El poco reconocido actor galés, Joel Edgerton, a quien quizás recuerden por el mediocre remake de The Thing, o por Warrior –cinta que protagonizó junto a Tom Hardy– decidió estrenarse como director de largometrajes con un thriller protagonizado por él mismo.
En The Gift, Edgerton interpreta el papel del vecino incómodo de Simon y Robyn: joven pareja que tras sufrir un embarazo fallido decide rehacer su vida en un lujoso barrio residencial de Los Angeles. Es en el proceso de mudanza que los dos tórtolos –exitosos y guapos cual póster del matrimonio perfecto norteamericano– se encuentran a Gordo –viejo amigo de la infancia de Simon– quien tras el amistoso saludo comenzará a pasearse con frecuencia por la casa para dejar pequeños regalos de bienvenida. La situación, que inicialmente se presenta como una muestra ordinaria de afecto, gradualmente escala a un perturbador nivel de acoso que reabrirá viejas y terribles heridas del pasado.
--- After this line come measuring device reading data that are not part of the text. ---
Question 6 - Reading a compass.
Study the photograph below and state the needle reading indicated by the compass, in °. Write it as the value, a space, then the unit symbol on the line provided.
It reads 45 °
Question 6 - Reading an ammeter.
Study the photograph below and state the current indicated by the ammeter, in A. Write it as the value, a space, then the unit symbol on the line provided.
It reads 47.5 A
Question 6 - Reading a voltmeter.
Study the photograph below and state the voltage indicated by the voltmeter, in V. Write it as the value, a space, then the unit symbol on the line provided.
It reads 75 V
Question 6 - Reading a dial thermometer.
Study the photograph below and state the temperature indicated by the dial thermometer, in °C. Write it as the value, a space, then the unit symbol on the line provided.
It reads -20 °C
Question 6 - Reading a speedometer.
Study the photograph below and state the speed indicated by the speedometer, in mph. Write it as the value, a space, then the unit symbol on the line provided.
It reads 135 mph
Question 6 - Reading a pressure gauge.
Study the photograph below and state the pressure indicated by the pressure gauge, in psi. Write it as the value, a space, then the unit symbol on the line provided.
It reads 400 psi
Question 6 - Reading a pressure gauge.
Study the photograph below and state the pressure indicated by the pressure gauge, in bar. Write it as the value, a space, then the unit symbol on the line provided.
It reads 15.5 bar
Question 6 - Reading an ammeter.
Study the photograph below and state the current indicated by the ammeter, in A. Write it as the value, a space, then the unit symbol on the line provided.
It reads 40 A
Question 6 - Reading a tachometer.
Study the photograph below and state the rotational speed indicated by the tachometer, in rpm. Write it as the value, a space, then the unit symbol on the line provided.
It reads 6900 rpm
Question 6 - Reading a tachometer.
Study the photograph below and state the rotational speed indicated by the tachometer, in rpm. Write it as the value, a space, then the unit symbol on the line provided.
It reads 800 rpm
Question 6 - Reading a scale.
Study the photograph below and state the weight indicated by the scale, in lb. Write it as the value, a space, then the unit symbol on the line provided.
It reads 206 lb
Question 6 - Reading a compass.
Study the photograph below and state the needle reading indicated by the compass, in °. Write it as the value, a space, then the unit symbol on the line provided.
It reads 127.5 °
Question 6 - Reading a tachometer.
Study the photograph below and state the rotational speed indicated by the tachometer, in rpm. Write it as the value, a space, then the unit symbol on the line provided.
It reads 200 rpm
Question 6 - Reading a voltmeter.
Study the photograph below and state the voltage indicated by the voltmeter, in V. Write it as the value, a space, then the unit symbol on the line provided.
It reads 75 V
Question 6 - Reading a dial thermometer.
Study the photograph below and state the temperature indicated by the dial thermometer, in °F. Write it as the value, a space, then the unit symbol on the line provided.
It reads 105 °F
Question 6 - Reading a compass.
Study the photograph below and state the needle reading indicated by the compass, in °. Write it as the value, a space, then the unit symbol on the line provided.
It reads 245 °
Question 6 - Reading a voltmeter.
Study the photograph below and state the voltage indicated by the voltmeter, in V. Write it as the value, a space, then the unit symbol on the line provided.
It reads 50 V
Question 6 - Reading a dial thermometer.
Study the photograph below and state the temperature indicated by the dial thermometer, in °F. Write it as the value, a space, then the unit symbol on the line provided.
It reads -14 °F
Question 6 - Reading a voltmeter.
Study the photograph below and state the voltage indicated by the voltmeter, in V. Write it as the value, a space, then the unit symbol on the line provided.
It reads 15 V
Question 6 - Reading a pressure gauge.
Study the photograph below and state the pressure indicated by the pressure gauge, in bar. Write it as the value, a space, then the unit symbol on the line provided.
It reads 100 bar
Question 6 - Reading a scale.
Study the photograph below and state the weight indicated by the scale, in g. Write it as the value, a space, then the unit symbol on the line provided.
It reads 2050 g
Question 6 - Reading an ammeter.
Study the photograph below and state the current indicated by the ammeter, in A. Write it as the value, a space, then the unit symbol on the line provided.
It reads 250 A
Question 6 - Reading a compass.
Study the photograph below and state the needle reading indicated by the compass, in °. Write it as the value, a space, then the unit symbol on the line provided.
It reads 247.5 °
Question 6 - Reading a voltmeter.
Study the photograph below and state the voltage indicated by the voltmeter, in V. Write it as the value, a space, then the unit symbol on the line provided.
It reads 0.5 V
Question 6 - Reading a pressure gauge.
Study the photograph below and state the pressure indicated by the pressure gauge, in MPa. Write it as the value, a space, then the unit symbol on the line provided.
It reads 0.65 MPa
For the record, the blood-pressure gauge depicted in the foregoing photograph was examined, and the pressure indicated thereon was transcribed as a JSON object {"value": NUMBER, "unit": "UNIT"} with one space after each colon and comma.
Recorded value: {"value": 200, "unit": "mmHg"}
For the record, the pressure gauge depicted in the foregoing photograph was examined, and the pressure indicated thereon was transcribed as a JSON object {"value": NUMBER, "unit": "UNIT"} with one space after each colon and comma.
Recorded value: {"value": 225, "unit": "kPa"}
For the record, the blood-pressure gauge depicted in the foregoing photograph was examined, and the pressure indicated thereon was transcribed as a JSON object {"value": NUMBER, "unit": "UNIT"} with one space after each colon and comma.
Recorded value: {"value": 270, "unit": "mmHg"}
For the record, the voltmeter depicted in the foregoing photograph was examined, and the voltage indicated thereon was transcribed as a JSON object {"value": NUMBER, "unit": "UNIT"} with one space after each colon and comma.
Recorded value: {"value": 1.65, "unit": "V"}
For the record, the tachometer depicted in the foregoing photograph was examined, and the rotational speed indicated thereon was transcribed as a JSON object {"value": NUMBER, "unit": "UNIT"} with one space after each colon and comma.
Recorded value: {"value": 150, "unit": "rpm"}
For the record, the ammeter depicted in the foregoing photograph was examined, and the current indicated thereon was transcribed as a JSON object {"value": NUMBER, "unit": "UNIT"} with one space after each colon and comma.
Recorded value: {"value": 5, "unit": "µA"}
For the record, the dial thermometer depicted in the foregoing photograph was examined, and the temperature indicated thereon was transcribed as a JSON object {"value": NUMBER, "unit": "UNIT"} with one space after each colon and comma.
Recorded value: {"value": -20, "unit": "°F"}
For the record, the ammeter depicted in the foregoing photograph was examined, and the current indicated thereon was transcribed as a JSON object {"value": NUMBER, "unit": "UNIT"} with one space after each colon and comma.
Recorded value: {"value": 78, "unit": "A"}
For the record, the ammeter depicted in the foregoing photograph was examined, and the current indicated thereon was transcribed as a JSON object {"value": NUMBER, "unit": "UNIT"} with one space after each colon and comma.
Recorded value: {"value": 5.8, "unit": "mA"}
La premisa suena trillada, y desde el primer instante el público puede adivinar que nada es lo que parece y que there’s no such thing as a perfect marriage, sin embargo, la virtud de The Gift, que inicialmente se presenta como un thriller clásico –sin aspiraciones estéticas y centrado completamente en su capacidad de transmitirle información pura y dura al espectador– es su calculada habilidad para reconfigurar las intensiones de sus personajes hasta gradualmente revelar, sin perder coherencia con el planteamiento original, el verdadero meollo de la trama.
Edgerton resulta un gran manufacturador de tensión, elemento que sirve como el ingrediente perfecto para jugar con los prejuicios del público que –como es normal– intentará perfilar a los personajes del filme con la evidencia que tiene a la mano: personaje socialmente torpe e incómodo = malo ; matrimonio guapo = bueno.
Resuelta con menos inteligencia de la que utiliza para construir su narrativa, The Gift es un thriller efectivo y meticulosamente construído, que tiene por virtud adicional la de contar con un elenco notable, capaz de entregar momentos de superlativa incomodidad construidos a partir de sutilezas –fenómeno que se presenta con cada vez menos frecuencia en el cine contemporáneo– que muestran el potencial de Edgerton como director y hacen valer la compra del boleto para remediar una aburrida tarde de domingo.